■ EXERCISE INSTRUCTIONS
a. In the Nobel Prize JSON practice page, retype the passage from "#fetch JSON data" to "names(nobel)" word for word.
b. Extend the Nobel Prize JSON practice page, picking up after its last sentence.

■ READING PASSAGE
※
Extra Credit: More JSON Practice

Introduction

Working with the two JSON files available through the API at nobelprize.org, ask and answer 4 interesting questions, e.g. “Which country “lost” the most nobel laureates (who were born there but received their Nobel prize as a citizen of a different country)?”

#load the packages
library(httr)
library(jsonlite)
library(dplyr)

## 
## Attaching package: 'dplyr'

## The following objects are masked from 'package:stats':
## 
##     filter, lag

## The following objects are masked from 'package:base':
## 
##     intersect, setdiff, setequal, union

library(tidyr)
library(tidyverse)

## ── Attaching core tidyverse packages ──────────────────────── tidyverse 2.0.0 ──
## ✔ forcats   1.0.0     ✔ readr     2.1.4
## ✔ ggplot2   3.4.4     ✔ stringr   1.5.0
## ✔ lubridate 1.9.3     ✔ tibble    3.2.1
## ✔ purrr     1.0.1

## ── Conflicts ────────────────────────────────────────── tidyverse_conflicts() ──
## ✖ dplyr::filter()  masks stats::filter()
## ✖ purrr::flatten() masks jsonlite::flatten()
## ✖ dplyr::lag()     masks stats::lag()
## ℹ Use the conflicted package (<http://conflicted.r-lib.org/>) to force all conflicts to become errors

Fetch nobel laureates data by specifying the API’s URL:

JSON data is retrieved from the Nobel Prize API, parses it into an R list, and then inspects the names of various elements and sub-elements within that list.

#fetch JSON data from the Nobel Prize API
nobel <- fromJSON("http://api.nobelprize.org/v1/laureate.json")
#displays the names that correspond to the keys or attributes in the JSON data retrieved from the API.
names(nobel)

## [1] "laureates"

#looking at the sub-element called laureates
names(nobel$laureates)

##  [1] "id"              "firstname"       "surname"         "born"           
##  [5] "died"            "bornCountry"     "bornCountryCode" "bornCity"       
##  [9] "diedCountry"     "diedCountryCode" "diedCity"        "gender"         
## [13] "prizes"

#looking at the first laureate's information by specifying "prizes[[1]]"
names(nobel$laureates$prizes[[1]])

## [1] "year"         "category"     "share"        "motivation"   "affiliations"

Question 1

What is the gender of a typical Nobel Prize winner?

Transform the nested list structure within the laureates element and separates elements in the prizes list, and, create multiple rows for each laureate with one laureate-prize combination per row.
Filter out duplicate rows based on the combination of id (laureate ID), gender, and category.
※
■ INFORMATION SUPPLIED
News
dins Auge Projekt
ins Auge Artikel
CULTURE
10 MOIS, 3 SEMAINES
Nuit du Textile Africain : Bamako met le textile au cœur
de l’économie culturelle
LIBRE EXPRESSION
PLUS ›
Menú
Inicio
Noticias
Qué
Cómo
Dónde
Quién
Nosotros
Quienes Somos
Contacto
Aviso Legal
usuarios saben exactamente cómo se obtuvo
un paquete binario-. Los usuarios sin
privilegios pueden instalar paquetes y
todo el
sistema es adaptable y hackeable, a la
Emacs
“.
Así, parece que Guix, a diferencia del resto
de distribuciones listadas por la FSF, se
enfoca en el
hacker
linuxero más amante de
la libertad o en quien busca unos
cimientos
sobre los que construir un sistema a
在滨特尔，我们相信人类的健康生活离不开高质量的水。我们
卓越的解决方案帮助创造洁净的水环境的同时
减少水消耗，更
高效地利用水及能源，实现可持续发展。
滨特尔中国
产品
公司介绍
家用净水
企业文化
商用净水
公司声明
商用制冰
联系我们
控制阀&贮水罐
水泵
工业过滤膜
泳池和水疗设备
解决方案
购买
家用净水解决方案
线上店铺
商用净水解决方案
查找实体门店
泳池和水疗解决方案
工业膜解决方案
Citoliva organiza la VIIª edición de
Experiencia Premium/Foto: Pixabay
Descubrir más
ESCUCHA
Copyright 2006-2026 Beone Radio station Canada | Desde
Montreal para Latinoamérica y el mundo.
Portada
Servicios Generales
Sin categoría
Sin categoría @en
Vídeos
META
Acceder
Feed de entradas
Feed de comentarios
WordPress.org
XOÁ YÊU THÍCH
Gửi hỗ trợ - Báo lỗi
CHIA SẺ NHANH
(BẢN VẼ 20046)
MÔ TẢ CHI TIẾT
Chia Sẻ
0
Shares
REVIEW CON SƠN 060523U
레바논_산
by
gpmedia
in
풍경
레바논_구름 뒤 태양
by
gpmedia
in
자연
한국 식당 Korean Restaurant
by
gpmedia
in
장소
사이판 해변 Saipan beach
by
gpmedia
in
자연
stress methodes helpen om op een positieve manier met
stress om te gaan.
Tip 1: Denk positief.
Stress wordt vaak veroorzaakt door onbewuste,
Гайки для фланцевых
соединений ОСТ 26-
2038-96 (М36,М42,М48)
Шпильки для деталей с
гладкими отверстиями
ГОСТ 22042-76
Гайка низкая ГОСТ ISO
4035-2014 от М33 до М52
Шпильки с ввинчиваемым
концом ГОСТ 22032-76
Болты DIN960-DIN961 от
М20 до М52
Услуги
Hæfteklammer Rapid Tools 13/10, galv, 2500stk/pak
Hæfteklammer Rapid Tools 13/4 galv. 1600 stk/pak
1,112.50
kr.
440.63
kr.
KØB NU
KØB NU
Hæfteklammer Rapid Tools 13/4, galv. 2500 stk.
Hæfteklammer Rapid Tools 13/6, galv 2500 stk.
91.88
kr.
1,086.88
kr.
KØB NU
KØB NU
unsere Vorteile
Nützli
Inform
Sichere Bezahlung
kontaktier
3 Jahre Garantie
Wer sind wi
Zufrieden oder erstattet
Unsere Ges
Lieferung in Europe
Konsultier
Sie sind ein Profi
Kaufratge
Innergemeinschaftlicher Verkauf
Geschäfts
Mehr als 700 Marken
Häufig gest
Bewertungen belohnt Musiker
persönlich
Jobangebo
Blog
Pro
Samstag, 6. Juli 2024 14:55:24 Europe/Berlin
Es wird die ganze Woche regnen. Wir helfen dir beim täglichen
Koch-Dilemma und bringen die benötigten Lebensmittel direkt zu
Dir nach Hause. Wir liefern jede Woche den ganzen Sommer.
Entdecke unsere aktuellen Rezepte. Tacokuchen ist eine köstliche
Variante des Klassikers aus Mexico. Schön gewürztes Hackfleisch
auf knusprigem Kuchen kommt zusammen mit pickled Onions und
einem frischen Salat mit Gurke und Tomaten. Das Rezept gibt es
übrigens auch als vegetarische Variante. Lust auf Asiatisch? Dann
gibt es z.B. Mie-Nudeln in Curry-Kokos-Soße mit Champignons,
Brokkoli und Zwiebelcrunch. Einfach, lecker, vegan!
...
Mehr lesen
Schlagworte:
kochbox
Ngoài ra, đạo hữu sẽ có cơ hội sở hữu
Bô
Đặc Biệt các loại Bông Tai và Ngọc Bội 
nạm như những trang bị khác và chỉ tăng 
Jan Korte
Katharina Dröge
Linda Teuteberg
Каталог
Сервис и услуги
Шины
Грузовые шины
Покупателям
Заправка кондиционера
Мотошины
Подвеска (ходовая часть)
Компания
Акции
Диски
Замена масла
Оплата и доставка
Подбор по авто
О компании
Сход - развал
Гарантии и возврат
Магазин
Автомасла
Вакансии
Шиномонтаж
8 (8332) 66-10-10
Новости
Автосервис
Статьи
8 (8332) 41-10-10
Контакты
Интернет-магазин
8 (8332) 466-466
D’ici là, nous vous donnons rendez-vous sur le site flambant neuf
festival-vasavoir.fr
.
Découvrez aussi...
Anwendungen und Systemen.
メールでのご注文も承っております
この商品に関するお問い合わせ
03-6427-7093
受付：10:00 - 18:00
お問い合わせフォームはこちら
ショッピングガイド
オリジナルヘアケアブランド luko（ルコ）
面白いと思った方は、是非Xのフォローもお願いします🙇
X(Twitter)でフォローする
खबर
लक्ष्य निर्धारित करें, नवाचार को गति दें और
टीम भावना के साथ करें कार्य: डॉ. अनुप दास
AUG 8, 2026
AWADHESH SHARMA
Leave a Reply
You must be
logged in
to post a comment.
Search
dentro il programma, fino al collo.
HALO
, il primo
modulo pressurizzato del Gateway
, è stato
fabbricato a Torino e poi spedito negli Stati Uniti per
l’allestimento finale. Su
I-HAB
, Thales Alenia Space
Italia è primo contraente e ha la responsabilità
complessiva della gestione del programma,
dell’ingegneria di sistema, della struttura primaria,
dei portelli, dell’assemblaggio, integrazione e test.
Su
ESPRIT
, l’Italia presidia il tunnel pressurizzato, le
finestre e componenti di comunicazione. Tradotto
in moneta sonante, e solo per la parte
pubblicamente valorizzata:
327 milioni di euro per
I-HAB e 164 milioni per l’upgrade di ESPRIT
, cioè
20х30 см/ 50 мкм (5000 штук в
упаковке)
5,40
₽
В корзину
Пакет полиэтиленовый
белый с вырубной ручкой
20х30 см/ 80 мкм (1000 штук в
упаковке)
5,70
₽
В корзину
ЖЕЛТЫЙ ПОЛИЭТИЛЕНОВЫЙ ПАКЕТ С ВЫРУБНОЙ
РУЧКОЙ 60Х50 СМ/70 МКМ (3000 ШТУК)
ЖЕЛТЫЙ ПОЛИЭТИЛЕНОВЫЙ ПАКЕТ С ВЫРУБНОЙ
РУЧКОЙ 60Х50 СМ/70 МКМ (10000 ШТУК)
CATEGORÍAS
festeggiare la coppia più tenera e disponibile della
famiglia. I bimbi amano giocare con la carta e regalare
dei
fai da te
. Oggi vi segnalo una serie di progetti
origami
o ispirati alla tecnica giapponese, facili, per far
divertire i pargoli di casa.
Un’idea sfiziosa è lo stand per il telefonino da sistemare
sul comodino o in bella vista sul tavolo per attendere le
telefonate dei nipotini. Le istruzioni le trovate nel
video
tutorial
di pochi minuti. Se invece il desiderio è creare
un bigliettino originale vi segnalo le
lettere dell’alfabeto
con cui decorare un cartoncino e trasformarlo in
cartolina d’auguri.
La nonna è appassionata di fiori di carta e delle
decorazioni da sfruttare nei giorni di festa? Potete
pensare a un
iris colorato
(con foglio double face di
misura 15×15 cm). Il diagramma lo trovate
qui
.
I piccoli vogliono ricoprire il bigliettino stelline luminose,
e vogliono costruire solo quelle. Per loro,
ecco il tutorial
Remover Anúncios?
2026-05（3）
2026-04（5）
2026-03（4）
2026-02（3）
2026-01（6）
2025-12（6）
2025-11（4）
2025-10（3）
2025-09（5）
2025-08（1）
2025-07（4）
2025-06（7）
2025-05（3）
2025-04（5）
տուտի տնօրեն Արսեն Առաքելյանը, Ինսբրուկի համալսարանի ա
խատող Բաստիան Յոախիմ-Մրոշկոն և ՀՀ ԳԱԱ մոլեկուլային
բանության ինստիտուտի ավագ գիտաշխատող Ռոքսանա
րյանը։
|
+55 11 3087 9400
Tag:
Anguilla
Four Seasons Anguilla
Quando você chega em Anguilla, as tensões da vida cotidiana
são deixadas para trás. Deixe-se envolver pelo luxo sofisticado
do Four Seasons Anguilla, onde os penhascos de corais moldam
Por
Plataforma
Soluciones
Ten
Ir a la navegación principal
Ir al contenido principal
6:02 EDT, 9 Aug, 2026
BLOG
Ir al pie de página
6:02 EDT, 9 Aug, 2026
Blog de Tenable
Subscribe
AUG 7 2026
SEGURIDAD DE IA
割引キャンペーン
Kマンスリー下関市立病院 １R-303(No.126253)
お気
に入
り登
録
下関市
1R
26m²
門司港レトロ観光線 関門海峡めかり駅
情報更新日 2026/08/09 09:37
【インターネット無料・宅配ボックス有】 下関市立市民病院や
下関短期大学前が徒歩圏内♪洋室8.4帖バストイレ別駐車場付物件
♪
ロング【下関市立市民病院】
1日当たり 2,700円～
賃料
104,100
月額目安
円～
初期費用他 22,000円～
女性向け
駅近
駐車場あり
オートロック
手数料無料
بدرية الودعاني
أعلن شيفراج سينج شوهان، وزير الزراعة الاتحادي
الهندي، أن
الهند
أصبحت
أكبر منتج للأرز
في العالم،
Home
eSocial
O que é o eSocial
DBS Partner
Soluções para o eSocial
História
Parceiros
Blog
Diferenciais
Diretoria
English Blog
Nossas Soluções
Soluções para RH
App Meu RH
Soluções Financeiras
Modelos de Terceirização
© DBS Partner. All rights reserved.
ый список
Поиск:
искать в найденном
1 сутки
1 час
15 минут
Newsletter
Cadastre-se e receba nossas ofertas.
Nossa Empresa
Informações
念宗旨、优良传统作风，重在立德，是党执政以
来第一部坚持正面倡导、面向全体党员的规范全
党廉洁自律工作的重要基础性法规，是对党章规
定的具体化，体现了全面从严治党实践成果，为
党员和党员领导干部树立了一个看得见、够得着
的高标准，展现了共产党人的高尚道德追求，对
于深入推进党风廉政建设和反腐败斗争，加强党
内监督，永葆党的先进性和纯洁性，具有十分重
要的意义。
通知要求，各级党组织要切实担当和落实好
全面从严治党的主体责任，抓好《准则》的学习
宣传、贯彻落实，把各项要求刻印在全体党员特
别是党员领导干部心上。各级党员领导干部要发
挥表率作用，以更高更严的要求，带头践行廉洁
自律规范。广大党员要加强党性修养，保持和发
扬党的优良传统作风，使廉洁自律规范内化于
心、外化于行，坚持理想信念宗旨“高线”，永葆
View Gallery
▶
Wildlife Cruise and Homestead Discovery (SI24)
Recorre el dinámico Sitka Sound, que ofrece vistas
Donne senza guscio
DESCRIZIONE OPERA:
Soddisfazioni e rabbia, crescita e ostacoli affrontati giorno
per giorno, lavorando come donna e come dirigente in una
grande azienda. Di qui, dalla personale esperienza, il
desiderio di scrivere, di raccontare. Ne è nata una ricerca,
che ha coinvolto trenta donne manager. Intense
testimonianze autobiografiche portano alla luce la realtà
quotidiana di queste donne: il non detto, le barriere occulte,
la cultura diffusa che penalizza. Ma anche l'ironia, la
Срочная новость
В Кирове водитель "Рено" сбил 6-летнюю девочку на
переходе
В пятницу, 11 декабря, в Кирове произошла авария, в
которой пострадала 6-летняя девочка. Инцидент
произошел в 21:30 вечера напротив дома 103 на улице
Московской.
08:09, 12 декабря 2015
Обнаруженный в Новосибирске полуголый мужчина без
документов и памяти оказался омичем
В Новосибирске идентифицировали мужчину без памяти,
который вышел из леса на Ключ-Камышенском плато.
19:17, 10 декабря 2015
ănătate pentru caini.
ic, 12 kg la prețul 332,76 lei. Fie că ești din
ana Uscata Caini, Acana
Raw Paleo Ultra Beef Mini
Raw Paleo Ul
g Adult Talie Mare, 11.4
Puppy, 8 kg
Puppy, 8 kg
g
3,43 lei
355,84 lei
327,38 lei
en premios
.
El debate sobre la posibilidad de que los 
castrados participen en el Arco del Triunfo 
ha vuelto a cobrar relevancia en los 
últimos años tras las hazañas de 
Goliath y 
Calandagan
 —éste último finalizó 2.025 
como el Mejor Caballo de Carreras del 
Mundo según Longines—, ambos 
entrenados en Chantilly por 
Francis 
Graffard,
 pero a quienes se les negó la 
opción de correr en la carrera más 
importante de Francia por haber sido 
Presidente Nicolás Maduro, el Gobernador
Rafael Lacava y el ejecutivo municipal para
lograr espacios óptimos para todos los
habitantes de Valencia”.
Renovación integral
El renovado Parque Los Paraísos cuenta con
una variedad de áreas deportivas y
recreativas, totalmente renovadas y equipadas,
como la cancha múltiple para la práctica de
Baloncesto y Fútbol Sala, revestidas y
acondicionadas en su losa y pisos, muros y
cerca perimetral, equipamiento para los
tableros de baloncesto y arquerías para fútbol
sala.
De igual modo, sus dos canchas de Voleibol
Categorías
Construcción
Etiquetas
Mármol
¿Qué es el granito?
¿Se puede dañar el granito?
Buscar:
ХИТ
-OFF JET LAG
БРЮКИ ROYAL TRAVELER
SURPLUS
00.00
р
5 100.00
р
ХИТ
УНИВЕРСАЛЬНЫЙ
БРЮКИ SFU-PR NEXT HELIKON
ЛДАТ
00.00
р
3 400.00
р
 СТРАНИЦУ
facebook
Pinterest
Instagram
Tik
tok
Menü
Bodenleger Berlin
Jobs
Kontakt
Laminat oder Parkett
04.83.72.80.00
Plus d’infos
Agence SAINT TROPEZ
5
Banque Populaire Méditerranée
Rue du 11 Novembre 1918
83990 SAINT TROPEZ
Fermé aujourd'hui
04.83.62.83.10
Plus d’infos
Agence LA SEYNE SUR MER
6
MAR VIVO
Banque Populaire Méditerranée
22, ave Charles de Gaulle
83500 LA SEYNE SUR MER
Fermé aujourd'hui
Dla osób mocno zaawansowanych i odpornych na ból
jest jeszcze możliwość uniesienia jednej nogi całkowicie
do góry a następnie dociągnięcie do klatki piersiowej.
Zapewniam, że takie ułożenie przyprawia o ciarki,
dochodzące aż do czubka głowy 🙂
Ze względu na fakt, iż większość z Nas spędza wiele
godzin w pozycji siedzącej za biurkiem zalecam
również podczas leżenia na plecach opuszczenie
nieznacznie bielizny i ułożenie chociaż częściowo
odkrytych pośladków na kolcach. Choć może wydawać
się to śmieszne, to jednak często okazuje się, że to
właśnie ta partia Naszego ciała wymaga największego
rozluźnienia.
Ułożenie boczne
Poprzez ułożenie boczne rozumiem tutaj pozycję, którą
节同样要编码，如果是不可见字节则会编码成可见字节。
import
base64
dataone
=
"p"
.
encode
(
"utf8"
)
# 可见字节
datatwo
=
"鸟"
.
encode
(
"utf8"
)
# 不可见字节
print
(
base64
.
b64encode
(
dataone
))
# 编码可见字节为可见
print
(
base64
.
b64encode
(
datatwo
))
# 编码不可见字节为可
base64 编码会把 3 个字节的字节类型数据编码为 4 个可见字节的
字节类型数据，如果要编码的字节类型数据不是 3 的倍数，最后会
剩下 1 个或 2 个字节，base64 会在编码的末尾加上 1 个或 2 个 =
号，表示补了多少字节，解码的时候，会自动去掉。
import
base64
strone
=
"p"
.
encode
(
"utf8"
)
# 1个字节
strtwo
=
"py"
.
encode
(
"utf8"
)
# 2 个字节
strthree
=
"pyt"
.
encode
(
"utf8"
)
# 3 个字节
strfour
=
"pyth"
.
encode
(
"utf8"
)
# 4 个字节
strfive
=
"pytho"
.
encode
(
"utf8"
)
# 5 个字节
※
■ ANSWERS IN ORDER
a.
#fetch JSON data from the Nobel Prize API
nobel <- fromJSON("http://api.nobelprize.org/v1/laureate.json")
#displays the names that correspond to the keys or attributes in the JSON data retrieved from the API.
names(nobel)

b.
Count the number of laureates in each combination of gender and category
Plot a visual representation of the distribution of Nobel Prize laureates by gender across different categories

nobel$laureates %>% 
    unnest(cols = prizes) %>% 
    distinct(id, gender, category, year) %>% 
    count(year, category, gender) %>%
    filter(gender != "org") %>%
    group_by(category, gender) %>% 
    mutate(cs = cumsum(n)) %>% 
    ungroup() %>% 
    mutate(year = as.numeric(year)) %>% 
    ggplot(aes(year, log(cs))) + 
    geom_point(aes(color = gender)) +
    facet_wrap(~category) +
    labs(x = "year", 
         y = "log(cumulative sum) of laureates", 
         title = "Cumulative Sum of Nobel Laureates by Gender and Category over Time") + 
    scale_color_manual(values = c("darkorange", "skyblue3"),
                       name = NULL) +
    scale_x_continuous(breaks = seq(1900, 2030, 10))

The breakdown of Nobel prize wins by gender and by category suggests that women are deemed better suited for “soft” and “humane” endeavors, such as literature and peace, while males are considered more gifted for the “hard”, “no-nonsense” scientific work, such as physics or chemistry.

Question 2

Is there any indication of an increase in female laureates over time?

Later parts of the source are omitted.